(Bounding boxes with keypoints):
--- START ---

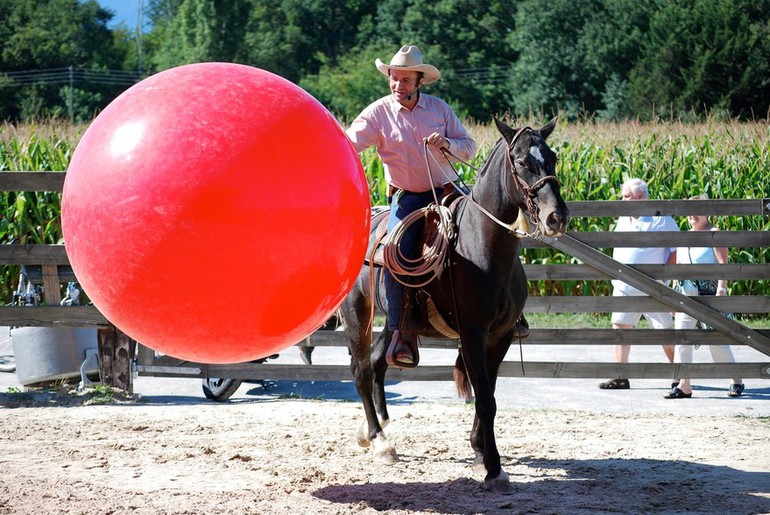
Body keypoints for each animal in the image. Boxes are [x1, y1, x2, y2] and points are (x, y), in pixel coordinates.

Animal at [340, 118, 568, 496]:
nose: (556, 217)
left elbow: (489, 394)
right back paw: (379, 440)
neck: (482, 245)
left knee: (375, 363)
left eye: (552, 157)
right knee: (360, 371)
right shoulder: (473, 334)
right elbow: (485, 399)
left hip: (394, 326)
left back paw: (374, 429)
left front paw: (478, 451)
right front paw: (494, 469)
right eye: (521, 161)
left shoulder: (501, 336)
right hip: (358, 315)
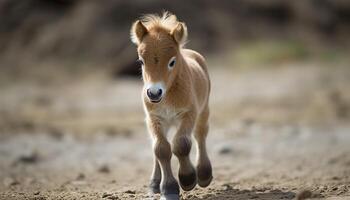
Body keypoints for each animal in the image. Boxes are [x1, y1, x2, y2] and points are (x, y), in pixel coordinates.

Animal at [131, 12, 212, 200]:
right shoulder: (154, 118)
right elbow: (161, 149)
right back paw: (154, 185)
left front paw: (188, 179)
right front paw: (168, 189)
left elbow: (181, 144)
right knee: (156, 146)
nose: (154, 93)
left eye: (172, 62)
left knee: (200, 134)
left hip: (203, 110)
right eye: (141, 61)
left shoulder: (188, 113)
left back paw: (204, 174)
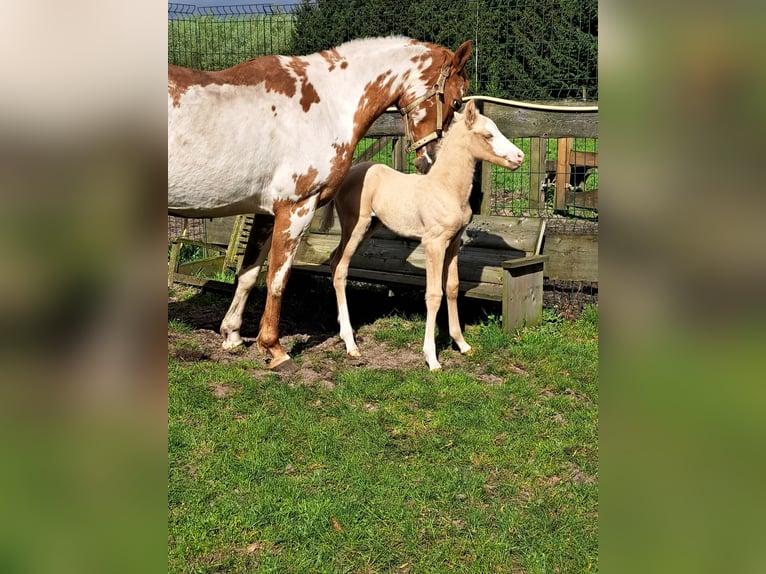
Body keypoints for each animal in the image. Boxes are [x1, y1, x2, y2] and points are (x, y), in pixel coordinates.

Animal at [168, 36, 474, 372]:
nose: (430, 160)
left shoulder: (266, 213)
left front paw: (232, 335)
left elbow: (249, 274)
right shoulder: (296, 208)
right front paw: (275, 349)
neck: (326, 105)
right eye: (456, 101)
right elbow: (278, 279)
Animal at [324, 100, 528, 372]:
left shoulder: (453, 243)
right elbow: (433, 295)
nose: (520, 157)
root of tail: (348, 174)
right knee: (340, 268)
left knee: (335, 261)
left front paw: (462, 344)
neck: (446, 188)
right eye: (488, 135)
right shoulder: (433, 243)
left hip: (368, 228)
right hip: (355, 226)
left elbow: (452, 288)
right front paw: (432, 358)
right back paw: (350, 344)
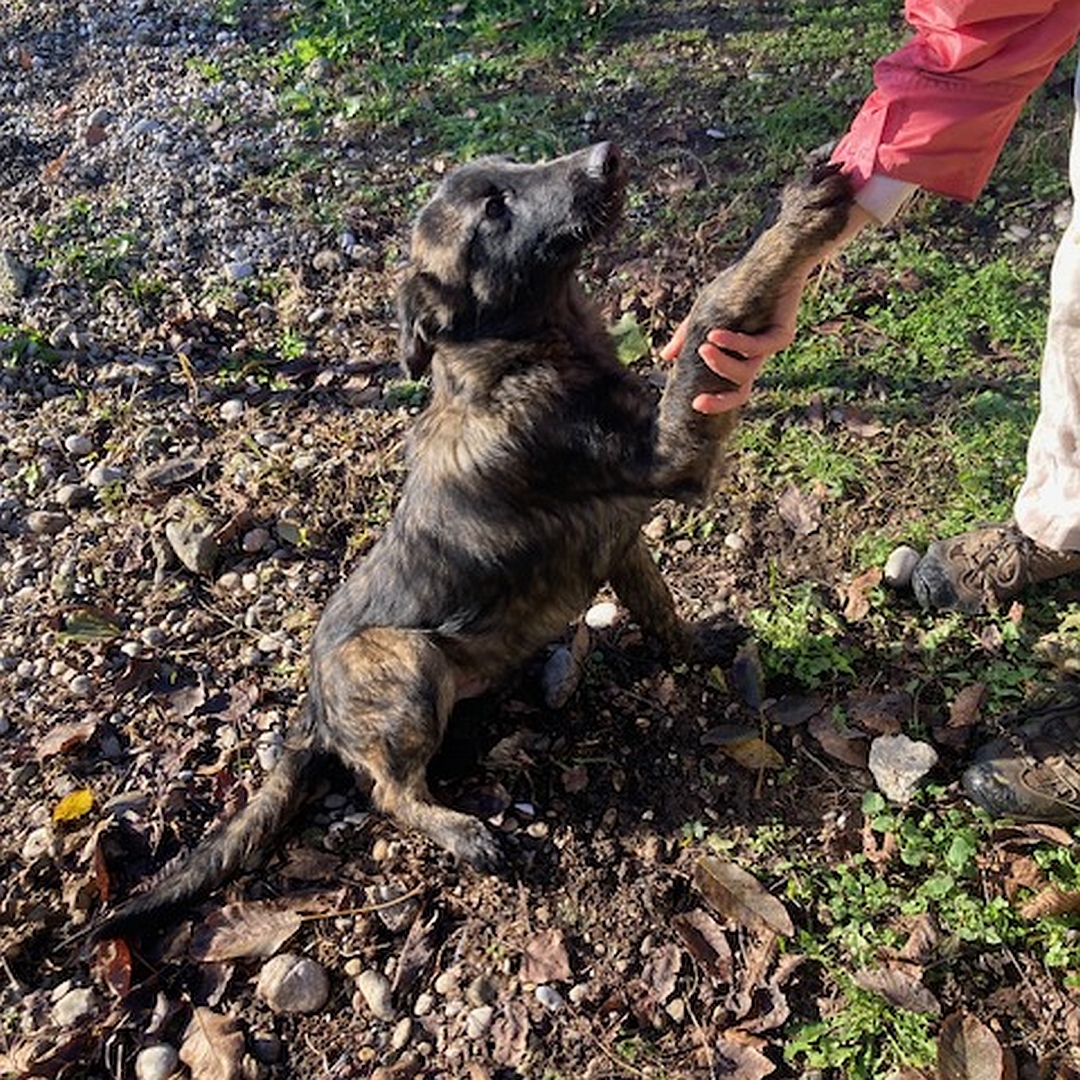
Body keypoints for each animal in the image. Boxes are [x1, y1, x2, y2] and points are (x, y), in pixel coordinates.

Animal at [95, 143, 851, 937]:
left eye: (516, 169)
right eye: (494, 210)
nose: (606, 156)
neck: (527, 352)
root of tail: (314, 711)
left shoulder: (623, 538)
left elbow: (661, 610)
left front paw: (696, 646)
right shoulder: (674, 455)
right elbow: (716, 301)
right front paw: (800, 216)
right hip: (408, 657)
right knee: (388, 794)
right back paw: (464, 831)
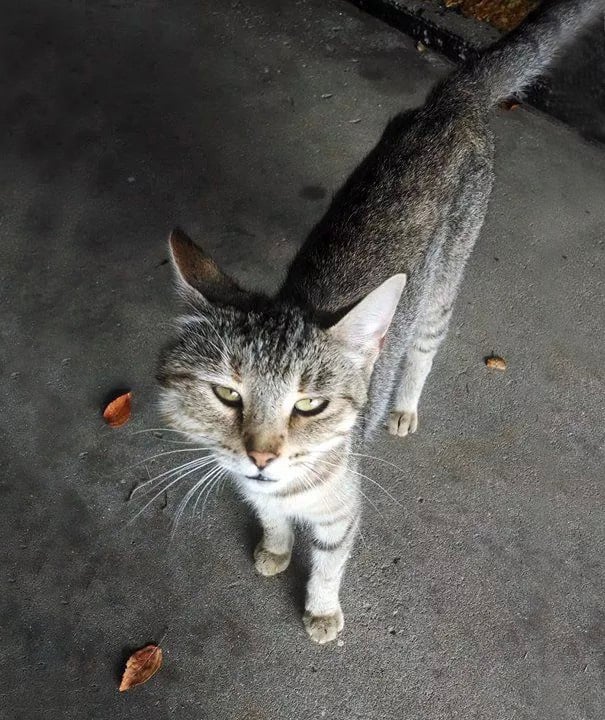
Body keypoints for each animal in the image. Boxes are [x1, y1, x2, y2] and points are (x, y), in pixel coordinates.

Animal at [158, 2, 600, 644]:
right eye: (227, 394)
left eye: (310, 405)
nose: (261, 458)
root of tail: (451, 99)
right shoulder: (249, 484)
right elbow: (271, 518)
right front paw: (274, 547)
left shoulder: (341, 510)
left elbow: (328, 564)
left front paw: (321, 610)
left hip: (438, 291)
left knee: (422, 349)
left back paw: (404, 406)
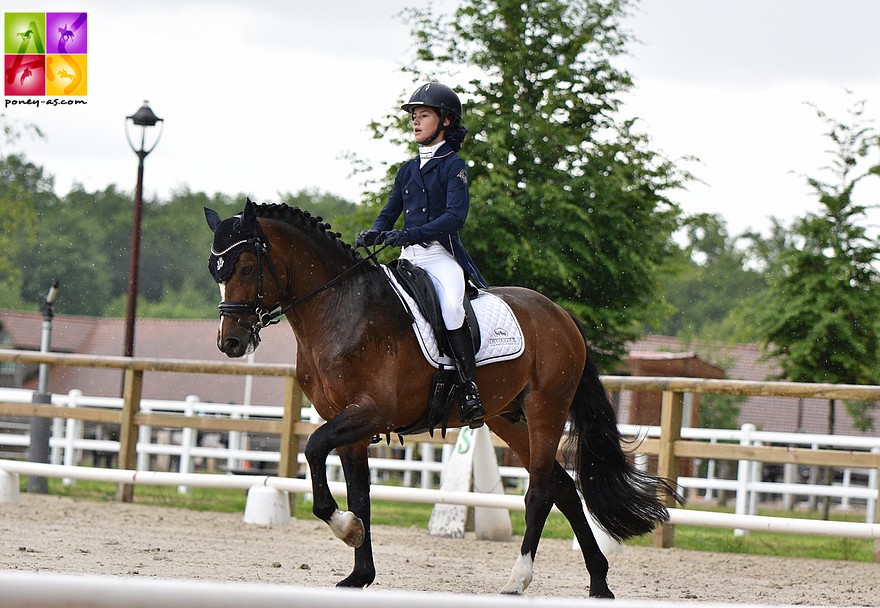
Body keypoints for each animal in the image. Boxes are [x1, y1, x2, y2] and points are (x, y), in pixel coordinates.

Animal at [206, 201, 680, 600]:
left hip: (546, 409)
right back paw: (599, 581)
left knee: (542, 491)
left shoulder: (369, 412)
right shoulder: (349, 424)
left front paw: (345, 529)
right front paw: (359, 573)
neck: (341, 310)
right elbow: (360, 493)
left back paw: (518, 580)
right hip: (508, 418)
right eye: (217, 271)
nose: (231, 343)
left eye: (245, 266)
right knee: (564, 487)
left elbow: (315, 449)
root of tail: (561, 315)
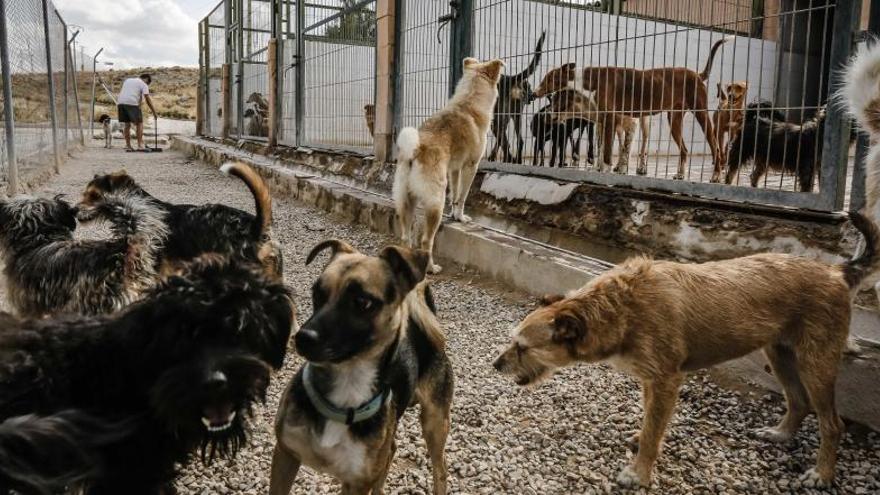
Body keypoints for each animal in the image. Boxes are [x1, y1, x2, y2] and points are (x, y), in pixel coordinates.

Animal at [270, 242, 454, 495]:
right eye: (317, 293)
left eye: (362, 302)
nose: (302, 338)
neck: (348, 383)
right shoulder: (285, 454)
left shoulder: (356, 484)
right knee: (391, 450)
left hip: (435, 422)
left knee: (440, 469)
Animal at [396, 58, 506, 276]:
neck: (469, 102)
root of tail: (414, 149)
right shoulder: (470, 166)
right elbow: (462, 196)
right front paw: (461, 217)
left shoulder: (454, 169)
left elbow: (454, 195)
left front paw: (454, 215)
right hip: (434, 203)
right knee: (425, 240)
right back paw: (432, 268)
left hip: (407, 201)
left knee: (406, 236)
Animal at [496, 212, 880, 488]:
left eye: (522, 347)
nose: (495, 365)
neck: (621, 307)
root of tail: (837, 271)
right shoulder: (650, 381)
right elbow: (650, 422)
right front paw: (641, 442)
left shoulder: (666, 380)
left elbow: (654, 430)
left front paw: (638, 473)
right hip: (779, 353)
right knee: (798, 401)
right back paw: (781, 434)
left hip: (817, 362)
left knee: (832, 423)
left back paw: (822, 475)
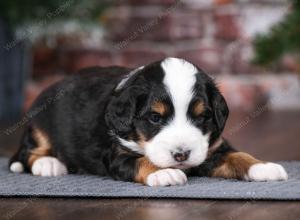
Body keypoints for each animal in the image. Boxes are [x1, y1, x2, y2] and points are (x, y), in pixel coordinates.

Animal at [8, 57, 288, 186]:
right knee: (27, 152)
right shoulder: (117, 154)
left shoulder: (213, 148)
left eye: (201, 117)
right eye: (155, 118)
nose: (181, 155)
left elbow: (238, 156)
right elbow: (141, 160)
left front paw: (263, 166)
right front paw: (164, 173)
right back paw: (49, 164)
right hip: (40, 125)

--- END ---

(What you have to do): Give the number of lines that hold the word "neck" in these records, with nothing added.

(Reply): 8